Tempo de desfolhada
Umas das últimas práticas comunitárias, nas aldeias de Arouca – as desfolhadas têm vindo, ao longo dos anos, perdendo todo o encantamento, tal como tantas outras actividades agrícolas.
Consiste em retirar o folhelho às douradas espigas de milho.
Nas tradicionais desfolhadas todas as fainas exigiam grande esforço, o trabalho era árduo e cansativo somente minorado pela ajuda recíproca dos vizinhos, amigos e familiares onde não faltavam animados momentos de convivialidade.
À roda de uma enorme pilha de espigas, em espaçosas eiras, homens, mulheres e crianças, cantando e contando histórias de pasmar, lá iam despindo as maçarocas dos embaraçosos folhelhos. Atiradas para grandes gigos, eram de seguida, alombadas por robustos homens e mulheres, até à última morada – os canastros (espigueiros).
Durante a desfolhada a animação era constante. O aparecimento de espigas de milho vermelho era a
tradição mais emblemática e uma das surpresas que todos esperavam com ansiedade. É que o(a) feliz contemplado(a) teria de distribuir forçosamente beijos e abraços a todos os presentes. Para os mais retraídos a tarefa não era fácil, no entanto os atrevidos, aproveitando-se da sorte e oportunidade única, davam um abraço mais apertadinho e um beijo mais repenicado à sua amada ou amado sem serem chamados à atenção. Alguns espertinhos, ávidos dessa diversão, já traziam de casa as cupidas espigas.
E as surpresas não se faziam esperar. Os serandeiros, qual gente alegre e divertida, lá faziam a sua aparição, sendo entusiasticamente recebidos pelas moçoilas, que roídas de paixão, também viam aí uma oportunidade de extravazarem os seus sentimentos sem que os pais se apercebessem. Mascarados dos pés à cabeça, o objectivo era enganar aqueles que exerciam vigilância acérrima sobre as filhas casadoiras, mantendo-as protegidas de conversados indesejáveis, até ao casório. Nem sempre o disfarce corria bem. Quando descobertos, a pancadaria não se ficava pela metade.
Trabalho executado era hora de lazer. A tão apetecida bucha era posta em comum – broa acabada de sair do forno, azeitonas, figos secos e um bom vinho para aquecer a alma.
Iniciavam-se então os tradicionais jogos relacionados com esta actividade – a sapata e o avião.

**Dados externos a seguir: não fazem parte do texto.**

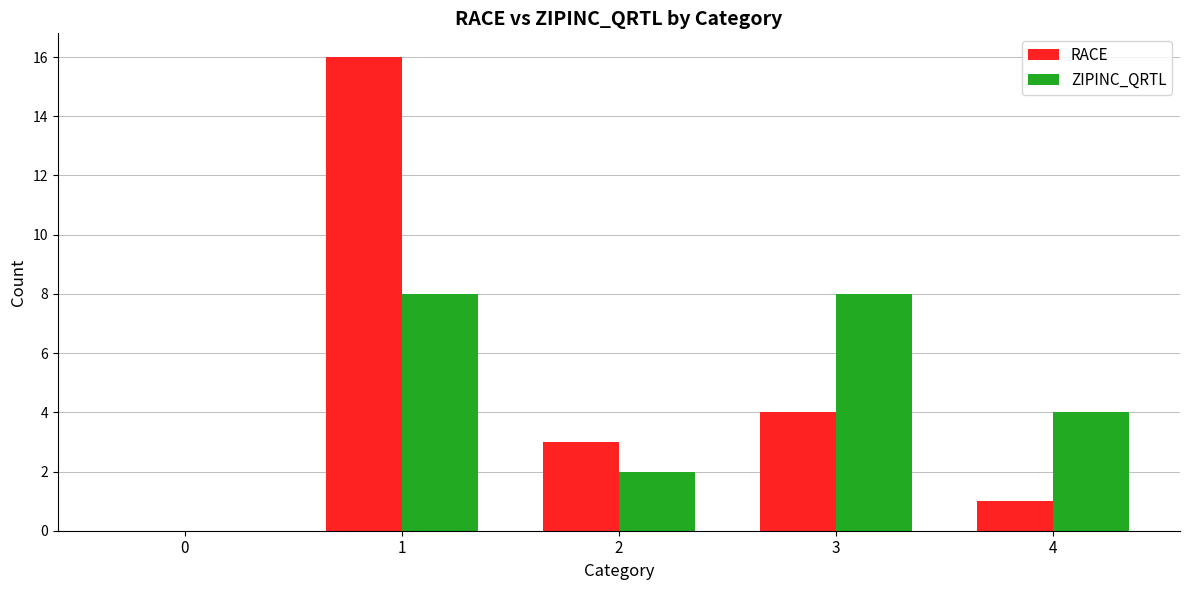

What are all the series names shown in the legend?

RACE, ZIPINC_QRTL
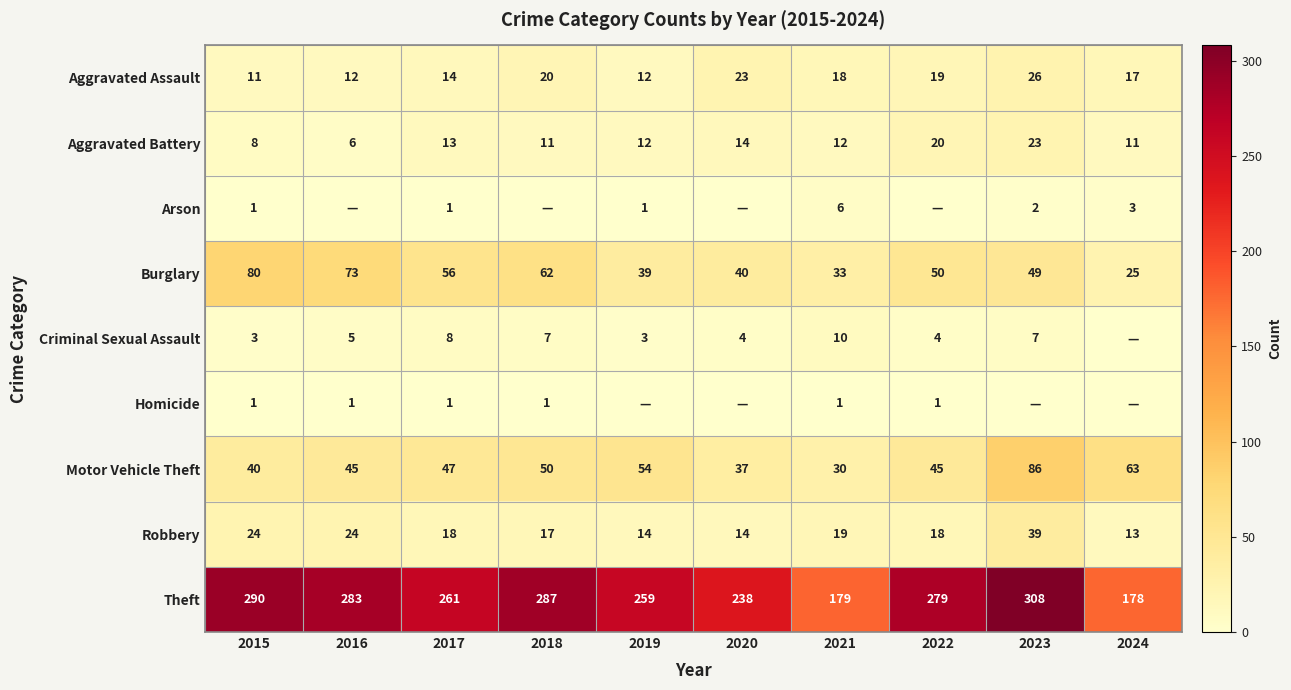

What is the average value of the Aggravated Battery series?

13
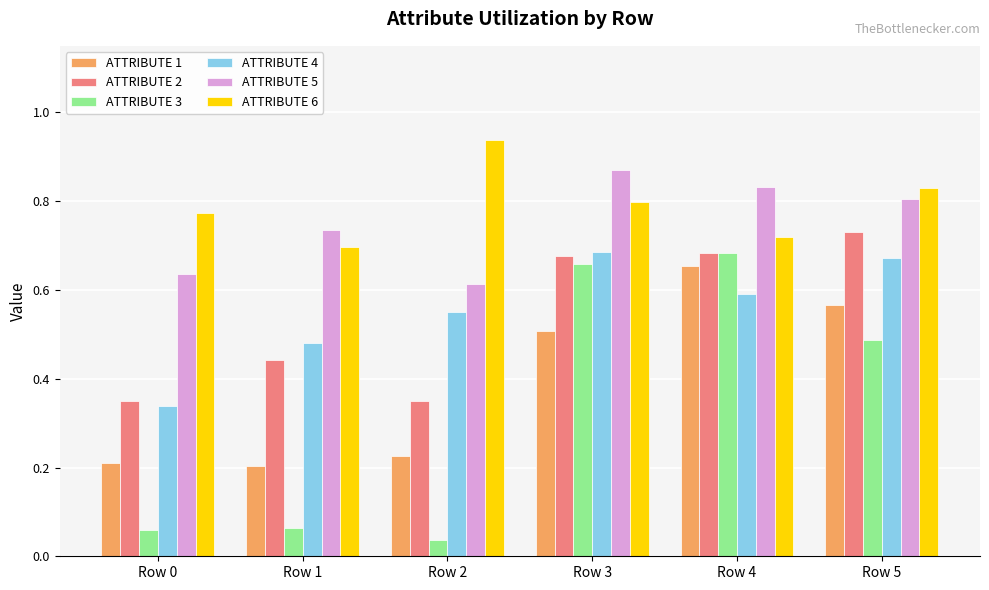

How many ATTRIBUTE 4 values are between 0 and 1?

6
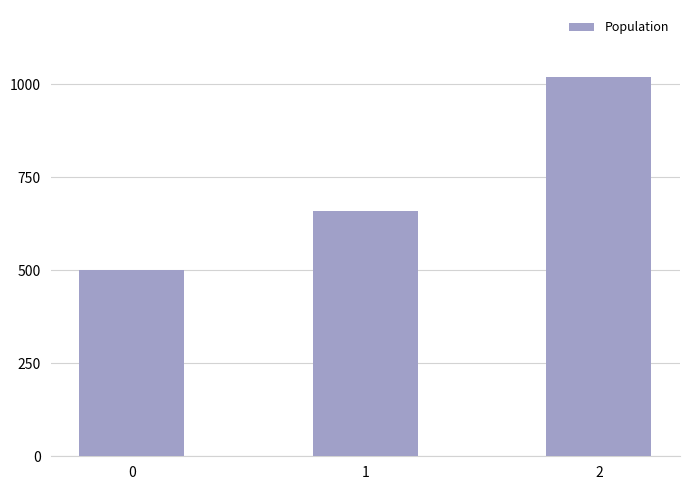

What is the greatest value displayed?

1020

Finalmente a remaldeira já se fazia ouvir aproximando-se cada vez mais da eira. Tocadores de concertina, viola e cantadores, faziam a sua entrada triunfal, animando a festa com as suas alegres canções. Os/as dançarinos(as) saltavam para a pista e até os mais velhos, fazendo frente às artroses que rangiam ruidosamente ao som da música, não deixavam de dar o gosto ao pé. No final da festa já com um grão na asa, alguns tentavam cantar ao desafio desafiando o adversário com assuntos inoportunos. Mas tudo ficava bem, pois a resposta não se fazia esperar.
Em casa dos meus avós e vizinhos tive o privilégio de participar em algumas desfolhadas. Não só colaborei como vivenciei algumas das actividades e brincadeiras.
Actualmente, toda esta prática que o Homem criou ao longo de muitos e muitos anos, já não se realiza, pertence infelizmente ao passado. Por isso sinto-me feliz por deixar aqui o meu relato, com conhecimento de causa, e poder contar aos meus vindouros que, antigamente, mormente as dificuldades e privações que os nossos antepassados eram obrigados a enfrentar tinham sempre a capacidade de gerir e contornar todas as situações, com alegria, boa disposição e principalmente muita sabedoria.